[[ RECORD SET, beginning ]]

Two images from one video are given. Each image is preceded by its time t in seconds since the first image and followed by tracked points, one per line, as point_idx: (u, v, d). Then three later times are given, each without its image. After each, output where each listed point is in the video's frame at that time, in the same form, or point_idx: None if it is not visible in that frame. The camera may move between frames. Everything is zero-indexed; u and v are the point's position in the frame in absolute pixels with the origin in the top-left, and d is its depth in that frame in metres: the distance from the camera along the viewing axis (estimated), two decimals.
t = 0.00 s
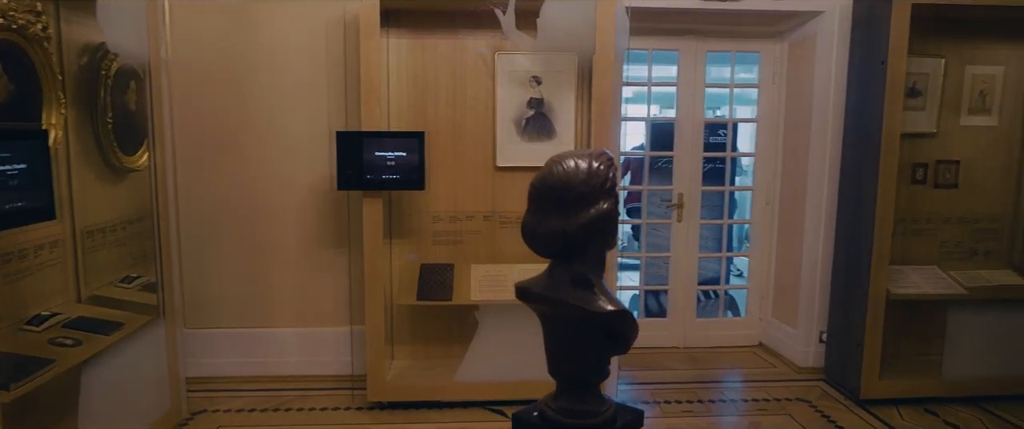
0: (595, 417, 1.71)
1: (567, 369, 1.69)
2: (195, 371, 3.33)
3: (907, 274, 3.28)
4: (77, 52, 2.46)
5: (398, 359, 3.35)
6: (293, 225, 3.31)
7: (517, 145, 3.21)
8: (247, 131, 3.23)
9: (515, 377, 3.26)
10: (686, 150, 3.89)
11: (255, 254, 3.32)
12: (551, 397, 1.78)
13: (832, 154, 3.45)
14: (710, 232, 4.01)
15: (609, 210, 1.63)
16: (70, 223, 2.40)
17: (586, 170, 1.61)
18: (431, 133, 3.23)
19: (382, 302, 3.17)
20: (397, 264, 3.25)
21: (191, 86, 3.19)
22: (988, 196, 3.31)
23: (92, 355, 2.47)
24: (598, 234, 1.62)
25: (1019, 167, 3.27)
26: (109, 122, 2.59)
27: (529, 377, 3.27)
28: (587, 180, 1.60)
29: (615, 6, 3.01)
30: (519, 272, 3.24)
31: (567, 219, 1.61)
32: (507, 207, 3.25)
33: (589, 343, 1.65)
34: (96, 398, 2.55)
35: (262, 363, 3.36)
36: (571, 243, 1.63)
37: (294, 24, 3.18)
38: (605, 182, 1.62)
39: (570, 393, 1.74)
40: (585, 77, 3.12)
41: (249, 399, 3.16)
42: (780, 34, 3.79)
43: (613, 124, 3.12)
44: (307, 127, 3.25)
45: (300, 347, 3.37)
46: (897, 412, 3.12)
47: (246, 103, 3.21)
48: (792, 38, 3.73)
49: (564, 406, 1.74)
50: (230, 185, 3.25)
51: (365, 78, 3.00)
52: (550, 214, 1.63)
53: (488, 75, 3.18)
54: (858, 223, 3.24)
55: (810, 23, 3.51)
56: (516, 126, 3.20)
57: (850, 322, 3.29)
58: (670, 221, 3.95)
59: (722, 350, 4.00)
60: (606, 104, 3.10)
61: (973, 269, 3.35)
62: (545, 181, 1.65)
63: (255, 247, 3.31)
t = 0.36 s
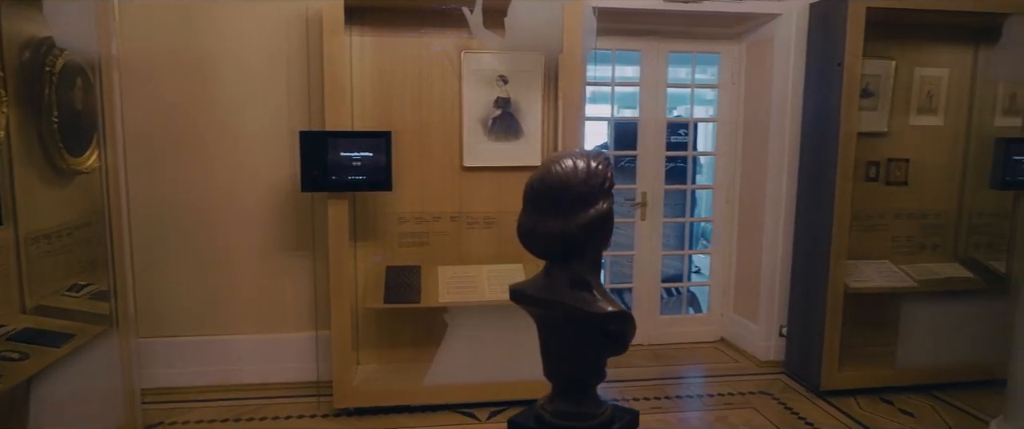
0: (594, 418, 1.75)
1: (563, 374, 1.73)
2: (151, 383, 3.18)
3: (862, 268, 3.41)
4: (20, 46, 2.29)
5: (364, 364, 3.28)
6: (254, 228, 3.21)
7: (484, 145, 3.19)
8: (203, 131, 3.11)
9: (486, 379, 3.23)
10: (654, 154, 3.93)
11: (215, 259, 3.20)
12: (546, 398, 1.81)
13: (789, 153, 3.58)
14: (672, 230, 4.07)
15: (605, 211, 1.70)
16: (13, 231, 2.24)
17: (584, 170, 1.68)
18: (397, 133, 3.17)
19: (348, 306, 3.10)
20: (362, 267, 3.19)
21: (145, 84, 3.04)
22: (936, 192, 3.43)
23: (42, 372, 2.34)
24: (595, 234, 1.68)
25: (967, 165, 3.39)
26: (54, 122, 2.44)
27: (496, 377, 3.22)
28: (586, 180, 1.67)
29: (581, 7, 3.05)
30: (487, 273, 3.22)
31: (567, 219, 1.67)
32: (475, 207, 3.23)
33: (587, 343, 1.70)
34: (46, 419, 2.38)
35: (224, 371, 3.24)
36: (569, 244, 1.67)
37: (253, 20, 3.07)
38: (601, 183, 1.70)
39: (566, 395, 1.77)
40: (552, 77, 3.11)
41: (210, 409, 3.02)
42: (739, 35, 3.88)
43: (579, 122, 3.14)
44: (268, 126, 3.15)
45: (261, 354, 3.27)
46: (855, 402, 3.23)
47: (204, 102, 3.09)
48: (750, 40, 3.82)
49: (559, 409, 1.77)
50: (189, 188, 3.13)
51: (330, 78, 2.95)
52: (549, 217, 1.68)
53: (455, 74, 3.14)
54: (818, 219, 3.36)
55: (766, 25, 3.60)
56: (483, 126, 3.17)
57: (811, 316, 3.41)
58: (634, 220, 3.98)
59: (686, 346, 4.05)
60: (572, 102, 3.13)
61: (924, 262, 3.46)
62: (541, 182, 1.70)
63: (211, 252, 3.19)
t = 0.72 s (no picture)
0: (588, 417, 1.80)
1: (557, 374, 1.79)
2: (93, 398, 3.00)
3: (810, 261, 3.55)
4: None
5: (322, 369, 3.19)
6: (204, 233, 3.08)
7: (443, 145, 3.16)
8: (141, 132, 2.92)
9: (450, 380, 3.21)
10: (604, 151, 4.03)
11: (163, 267, 3.02)
12: (541, 397, 1.87)
13: (740, 151, 3.77)
14: (628, 228, 4.08)
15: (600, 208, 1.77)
16: None
17: (580, 169, 1.73)
18: (354, 133, 3.10)
19: (306, 311, 3.01)
20: (320, 271, 3.10)
21: (84, 83, 2.78)
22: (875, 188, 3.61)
23: None
24: (592, 233, 1.74)
25: (901, 162, 3.58)
26: None
27: (459, 378, 3.22)
28: (584, 180, 1.72)
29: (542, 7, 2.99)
30: (449, 274, 3.22)
31: (566, 219, 1.72)
32: (435, 208, 3.19)
33: (581, 343, 1.75)
34: None
35: (174, 383, 3.08)
36: (568, 243, 1.73)
37: (199, 16, 2.94)
38: (597, 181, 1.75)
39: (559, 395, 1.82)
40: (511, 76, 3.08)
41: (160, 422, 2.89)
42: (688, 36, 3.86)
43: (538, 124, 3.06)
44: (218, 126, 3.03)
45: (213, 363, 3.14)
46: (806, 390, 3.37)
47: (147, 102, 2.91)
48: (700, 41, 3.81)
49: (553, 407, 1.83)
50: (135, 193, 2.93)
51: (284, 77, 2.84)
52: (548, 216, 1.72)
53: (413, 73, 3.09)
54: (768, 215, 3.49)
55: (716, 27, 3.64)
56: (443, 126, 3.14)
57: (763, 308, 3.54)
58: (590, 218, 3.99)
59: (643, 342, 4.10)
60: (531, 103, 3.05)
61: (867, 254, 3.64)
62: (539, 182, 1.74)
63: (158, 259, 3.01)
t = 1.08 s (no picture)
0: (584, 416, 1.80)
1: (553, 373, 1.78)
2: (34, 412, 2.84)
3: (764, 257, 3.65)
4: None
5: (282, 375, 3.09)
6: (154, 236, 2.94)
7: (407, 144, 3.10)
8: (85, 132, 2.80)
9: (416, 382, 3.20)
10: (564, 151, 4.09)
11: (110, 272, 2.89)
12: (536, 398, 1.86)
13: (698, 150, 3.78)
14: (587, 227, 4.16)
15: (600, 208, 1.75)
16: None
17: (580, 168, 1.72)
18: (315, 131, 2.99)
19: (265, 316, 2.91)
20: (279, 274, 3.00)
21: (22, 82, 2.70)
22: (824, 186, 3.75)
23: None
24: (592, 234, 1.73)
25: (847, 160, 3.74)
26: None
27: (425, 379, 3.21)
28: (585, 180, 1.71)
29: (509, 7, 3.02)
30: (412, 275, 3.18)
31: (568, 220, 1.70)
32: (398, 208, 3.14)
33: (579, 344, 1.74)
34: None
35: (122, 394, 2.95)
36: (570, 243, 1.72)
37: (148, 9, 2.80)
38: (598, 182, 1.74)
39: (556, 394, 1.82)
40: (476, 75, 3.10)
41: None
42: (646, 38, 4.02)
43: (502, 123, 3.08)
44: (168, 125, 2.90)
45: (164, 372, 3.00)
46: (762, 382, 3.48)
47: (93, 100, 2.79)
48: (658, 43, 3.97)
49: (548, 408, 1.83)
50: (79, 195, 2.81)
51: (242, 74, 2.74)
52: (549, 216, 1.71)
53: (375, 71, 3.03)
54: (726, 212, 3.59)
55: (674, 30, 3.79)
56: (405, 125, 3.09)
57: (721, 303, 3.64)
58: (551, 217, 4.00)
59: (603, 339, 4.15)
60: (496, 102, 3.06)
61: (816, 250, 3.79)
62: (539, 181, 1.72)
63: (104, 264, 2.88)
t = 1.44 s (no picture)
0: (582, 415, 1.86)
1: (554, 373, 1.83)
2: None
3: (723, 253, 3.74)
4: None
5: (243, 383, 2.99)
6: (104, 242, 2.80)
7: (371, 145, 3.04)
8: (28, 132, 2.65)
9: (382, 386, 3.16)
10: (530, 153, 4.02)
11: (57, 279, 2.75)
12: (533, 397, 1.90)
13: (657, 151, 3.87)
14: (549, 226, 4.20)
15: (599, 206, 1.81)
16: None
17: (580, 169, 1.76)
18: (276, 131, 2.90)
19: (226, 322, 2.80)
20: (239, 279, 2.91)
21: None
22: (778, 184, 3.87)
23: None
24: (592, 233, 1.79)
25: (800, 158, 3.86)
26: None
27: (392, 384, 3.16)
28: (585, 181, 1.75)
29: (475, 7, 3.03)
30: (378, 277, 3.14)
31: (569, 220, 1.76)
32: (363, 210, 3.09)
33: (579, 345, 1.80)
34: None
35: (72, 407, 2.82)
36: (571, 242, 1.77)
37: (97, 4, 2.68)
38: (597, 181, 1.79)
39: (555, 394, 1.87)
40: (441, 76, 3.09)
41: None
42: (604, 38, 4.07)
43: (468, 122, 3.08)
44: (120, 125, 2.77)
45: (117, 383, 2.87)
46: (723, 375, 3.57)
47: (37, 98, 2.64)
48: (618, 44, 4.03)
49: (546, 407, 1.87)
50: (22, 198, 2.67)
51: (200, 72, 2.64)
52: (550, 217, 1.76)
53: (338, 70, 2.96)
54: (687, 210, 3.67)
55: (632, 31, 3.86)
56: (369, 126, 3.03)
57: (683, 300, 3.72)
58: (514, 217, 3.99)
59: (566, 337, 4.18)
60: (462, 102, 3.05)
61: (772, 246, 3.90)
62: (540, 182, 1.75)
63: (50, 271, 2.74)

[[ RECORD SET, end ]]

# YOUR TASK
Through the line containing "15: (605, 211, 1.70)" and no further, restate the data above word for word from its first line, leaving out pictures.

# EXPECTED ANSWER
Two images from one video are given. Each image is preceded by its time t in seconds since the first image and followed by tracked points, one per line, as point_idx: (u, v, d). Then three later times are given, each without its image. After each, output where each listed point is in the video's frame at that time, in the same form, or point_idx: None if it is not visible in that frame. The camera may move between frames. Everything is zero-indexed; u and v are the point's position in the frame in absolute pixels with the origin in the top-left, and d is its depth in that frame in metres: the distance from the camera along the viewing axis (estimated), two decimals.
t = 0.00 s
0: (595, 417, 1.71)
1: (567, 369, 1.69)
2: (195, 371, 3.33)
3: (907, 274, 3.28)
4: (77, 52, 2.46)
5: (398, 359, 3.35)
6: (293, 225, 3.31)
7: (517, 145, 3.21)
8: (247, 131, 3.23)
9: (515, 377, 3.26)
10: (686, 150, 3.89)
11: (255, 254, 3.32)
12: (551, 397, 1.78)
13: (832, 154, 3.45)
14: (710, 232, 4.01)
15: (609, 210, 1.63)
16: (70, 223, 2.40)
17: (586, 170, 1.61)
18: (431, 133, 3.23)
19: (382, 302, 3.17)
20: (397, 264, 3.25)
21: (191, 86, 3.19)
22: (988, 196, 3.31)
23: (92, 355, 2.47)
24: (598, 234, 1.62)
25: (1019, 167, 3.27)
26: (109, 122, 2.59)
27: (529, 377, 3.27)
28: (587, 180, 1.60)
29: (615, 6, 3.01)
30: (519, 272, 3.24)
31: (567, 219, 1.61)
32: (507, 207, 3.25)
33: (589, 343, 1.65)
34: (96, 398, 2.55)
35: (262, 363, 3.36)
36: (571, 243, 1.63)
37: (294, 24, 3.18)
38: (605, 182, 1.62)
39: (570, 393, 1.74)
40: (585, 77, 3.12)
41: (249, 399, 3.16)
42: (780, 34, 3.79)
43: (613, 124, 3.12)
44: (307, 127, 3.25)
45: (300, 347, 3.37)
46: (897, 412, 3.12)
47: (246, 103, 3.21)
48: (792, 38, 3.73)
49: (564, 406, 1.74)
50: (230, 185, 3.25)
51: (365, 78, 3.00)
52: (550, 214, 1.63)
53: (488, 75, 3.18)
54: (858, 223, 3.24)
55: (810, 23, 3.51)
56: (516, 126, 3.20)
57: (850, 322, 3.29)
58: (670, 221, 3.95)
59: (722, 350, 4.00)
60: (606, 104, 3.10)
61: (973, 269, 3.35)
62: (545, 181, 1.65)
63: (255, 247, 3.31)
t = 0.36 s
0: (594, 418, 1.75)
1: (563, 374, 1.73)
2: (151, 383, 3.18)
3: (862, 268, 3.41)
4: (20, 46, 2.29)
5: (364, 364, 3.28)
6: (254, 228, 3.21)
7: (484, 145, 3.19)
8: (203, 131, 3.11)
9: (486, 379, 3.23)
10: (654, 154, 3.93)
11: (215, 259, 3.20)
12: (546, 398, 1.81)
13: (789, 153, 3.58)
14: (672, 230, 4.07)
15: (605, 211, 1.70)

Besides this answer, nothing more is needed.